Die von 29 Würdenträgern aus 19 europäischen Ländern unterzeichnete Erklärung war eines der Ergebnisse der Generalversammlung des „Muslim-Jewish Leadership Councils“, welche am 16. September in Matera, Italien, stattfand und von KAICIID und der „City of Peace for Children Foundation“ mitorganisiert wurde.

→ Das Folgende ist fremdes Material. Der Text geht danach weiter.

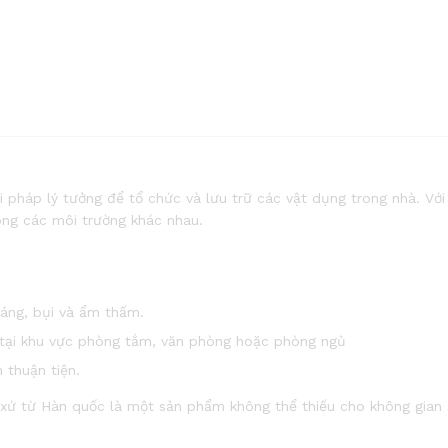
háp lý tưởng để tổ chức và lưu trữ các vật dụng trong nhà. Với 
ong các môi trường khác nhau.
sáng, bụi và ẩm thấm.
 tại khu vực phòng tắm, văn phòng hoặc phòng ngủ
 thuận tiện.
t xứ từ Hàn quốc là một sản phẩm không thể thiếu cho không gian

Im Namen ihrer religiösen Gemeinschaften würdigten die Unterzeichner das europäische Engagement zum Schutz der Vielfalt, ermahnten jedoch Institutionen und Behörden, wachsam zu sein und „Maßnahmen einzuleiten, um einen spaltenden und diskriminierenden Diskurs sowie Hassreden einschließlich Islamophobie und Antisemitismus zu unterbinden, die unsere Gemeinden isolieren und den Eindruck erwecken sollen, sie gehörten nicht zu Europa und seinen Werten oder unsere Gemeinschaften für politische Zwecke gegeneinander ausspielen sollen.“
Entsprechend den Grundsätzen des europäische Rechts forderten sie eine Gleichbehandlung aller BürgerInnen, einschließlich jüdischer und muslimischer Minderheiten. Mitglieder des MJLC brachten ihre tiefe Besorgnis über „einen zunehmend polarisierten politischen Diskurs und die Verbreitung von Falschinformation in Europa“ zum Ausdruck, „die Grundrechte gefährden, Misstrauen auslösen und einen steigenden Antisemitismus und Islamophobie befördern, die von Hass und Diskriminierung auf politischer, sozialer, juristischer und persönlicher Ebene begleitet werden.“
Die Erklärung wies insbesondere auf die Notwendigkeit hin, Religionsfreiheit dadurch zu schützen, „von Beschränkungen oder Vorschriften bei der Ausübung des muslimischen oder jüdischen Glaubens durch Einschränkungen bei der Wahl der Kleidung, der Zubereitung von Speisen und der Kindererziehung abzusehen.“
Um eine falsche Darstellung oder Fehlinterpretation ihres Glaubens zu vermeiden und diskriminierenden Regeln entgegenzuwirken, einigten sich Mitglieder des MJLC auf die Gründung zweier Kommissionen, die sich mit Bereichen von gemeinsamem Interesse auseinandersetzen, die derzeit in verschiedenen Ländern auf dem Prüfstand stehen: Zum einen eine koschere und Halal-Ernährung, zum andere die allgemeinere Praxis der Religionsfreiheit. Mitglieder der Kommission mit Fachwissen in den jeweiligen Gebieten geben Ratschläge, sammeln Daten und stellen Kommunikationsmaterial zu Verfügung, wo auch immer Herausforderungen entstehen.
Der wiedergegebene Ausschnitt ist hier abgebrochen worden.